= Jibril Martin =

Nigerian lawyer and Muslim community leader

Alhaji Jibril Martin (20 November 1888 - 13 June 1959) was a Nigerian lawyer and educationist who was a member of the Nigerian Legislative Council. He was also chairman of the Hajj Pilgrims’ Board of Nigeria’s Western region, following the independence of Nigeria. He was a prominent member of the Ahmadiyya movement in Nigeria.

==Life==
Jibril Martin was born in Popo Aguda, the Brazilian quarters on Lagos Island populated by liberated slaves from Brazil. He was born to the family of Haruna Jose Martin and Seliat Remilekun Martin. Martin was educated at the Holy Cross Primary School and St Gregory's College. After his secondary education, he took up appointment with the colonial civil service where he worked from 1907 to 1923. He resigned to study law at University College, London in 1923. Martin qualified as a lawyer in 1926, becoming the second Muslim lawyer in the country after Basil Agusto.

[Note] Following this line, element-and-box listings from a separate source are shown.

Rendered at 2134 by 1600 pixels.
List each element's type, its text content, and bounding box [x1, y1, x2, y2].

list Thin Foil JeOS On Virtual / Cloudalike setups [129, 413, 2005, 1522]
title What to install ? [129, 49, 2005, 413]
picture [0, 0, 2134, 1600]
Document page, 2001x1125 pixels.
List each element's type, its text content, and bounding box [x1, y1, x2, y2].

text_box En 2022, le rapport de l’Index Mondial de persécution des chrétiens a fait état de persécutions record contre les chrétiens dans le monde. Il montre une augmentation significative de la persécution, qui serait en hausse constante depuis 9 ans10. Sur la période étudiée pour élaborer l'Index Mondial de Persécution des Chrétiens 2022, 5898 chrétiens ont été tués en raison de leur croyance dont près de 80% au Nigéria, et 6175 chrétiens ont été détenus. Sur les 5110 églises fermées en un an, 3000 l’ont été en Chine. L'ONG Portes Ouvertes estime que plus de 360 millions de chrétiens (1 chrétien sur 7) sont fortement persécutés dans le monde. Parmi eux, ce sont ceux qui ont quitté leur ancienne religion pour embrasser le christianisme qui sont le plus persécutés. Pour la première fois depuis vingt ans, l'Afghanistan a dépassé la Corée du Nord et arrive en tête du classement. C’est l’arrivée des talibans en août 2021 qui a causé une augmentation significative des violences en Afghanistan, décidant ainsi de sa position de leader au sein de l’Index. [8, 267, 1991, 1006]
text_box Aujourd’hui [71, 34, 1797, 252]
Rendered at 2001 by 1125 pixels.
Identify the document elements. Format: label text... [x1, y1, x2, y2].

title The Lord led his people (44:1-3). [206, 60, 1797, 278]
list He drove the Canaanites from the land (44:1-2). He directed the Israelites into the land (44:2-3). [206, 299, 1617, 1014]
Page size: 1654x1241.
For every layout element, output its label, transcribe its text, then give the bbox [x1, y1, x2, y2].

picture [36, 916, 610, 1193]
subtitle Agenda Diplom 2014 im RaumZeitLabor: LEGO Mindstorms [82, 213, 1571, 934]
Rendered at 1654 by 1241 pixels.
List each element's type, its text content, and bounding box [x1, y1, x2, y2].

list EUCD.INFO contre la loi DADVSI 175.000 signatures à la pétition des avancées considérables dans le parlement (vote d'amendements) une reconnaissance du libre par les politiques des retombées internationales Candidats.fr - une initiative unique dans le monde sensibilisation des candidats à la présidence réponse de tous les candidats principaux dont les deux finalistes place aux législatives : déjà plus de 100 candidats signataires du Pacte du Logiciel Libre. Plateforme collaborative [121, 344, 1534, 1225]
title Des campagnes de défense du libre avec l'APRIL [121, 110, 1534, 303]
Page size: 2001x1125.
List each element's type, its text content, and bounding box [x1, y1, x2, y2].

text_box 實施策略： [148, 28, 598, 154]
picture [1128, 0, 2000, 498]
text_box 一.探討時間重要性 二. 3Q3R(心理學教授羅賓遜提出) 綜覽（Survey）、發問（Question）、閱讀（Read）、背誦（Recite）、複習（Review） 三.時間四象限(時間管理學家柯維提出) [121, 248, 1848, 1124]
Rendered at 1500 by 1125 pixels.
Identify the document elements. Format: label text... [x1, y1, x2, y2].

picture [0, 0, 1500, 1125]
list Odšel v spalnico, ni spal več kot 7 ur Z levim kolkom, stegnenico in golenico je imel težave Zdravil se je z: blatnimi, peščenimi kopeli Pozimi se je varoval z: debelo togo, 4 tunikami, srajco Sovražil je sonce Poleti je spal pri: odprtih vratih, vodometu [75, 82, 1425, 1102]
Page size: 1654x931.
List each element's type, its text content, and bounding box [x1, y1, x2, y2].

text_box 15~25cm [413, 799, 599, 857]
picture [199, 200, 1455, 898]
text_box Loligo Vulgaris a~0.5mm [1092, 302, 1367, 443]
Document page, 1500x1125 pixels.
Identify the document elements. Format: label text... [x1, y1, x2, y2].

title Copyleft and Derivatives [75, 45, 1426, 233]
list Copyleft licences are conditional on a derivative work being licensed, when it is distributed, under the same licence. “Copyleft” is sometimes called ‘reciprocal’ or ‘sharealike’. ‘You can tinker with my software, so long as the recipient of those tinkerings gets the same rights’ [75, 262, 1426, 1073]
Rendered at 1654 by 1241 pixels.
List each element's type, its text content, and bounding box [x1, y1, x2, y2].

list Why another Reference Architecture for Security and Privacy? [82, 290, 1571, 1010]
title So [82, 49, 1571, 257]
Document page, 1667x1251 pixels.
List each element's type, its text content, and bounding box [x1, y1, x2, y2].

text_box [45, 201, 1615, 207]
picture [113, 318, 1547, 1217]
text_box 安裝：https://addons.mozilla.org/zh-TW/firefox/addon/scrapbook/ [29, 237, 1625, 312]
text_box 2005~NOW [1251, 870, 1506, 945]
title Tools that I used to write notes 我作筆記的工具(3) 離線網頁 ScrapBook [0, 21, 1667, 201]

On returning to Nigeria, he became a solicitor but later got involved in politics. He was a member of the Nigerian Youth Movement and was the movement's candidate to represent Lagos in the Legislative Council elections of 1940.

===Ahmadiyya movement===
Martin was a member of two Muslim organizations in the 1910s and 1920s: the Juvenile Muslim Society and the Muslim Literary and Debating society. These became the foundation of the Nigerian wing of the Ahmadiyya movement. Martin was attracted to the movement partly because of the movement's positive attitude towards acquiring western education. He later played a prominent role within the local branch. He was vice president of the movement in 1927 and was a member of the first board of trustees. In 1940, he succeeded Saka Tinubu as president. He was an educationist and supported establishment of primary and secondary schools for Muslims in the Western region and the provision of scholarships for students to earn degrees abroad. He was a leader of the Nigerian Bar Association from 1952 to 1959.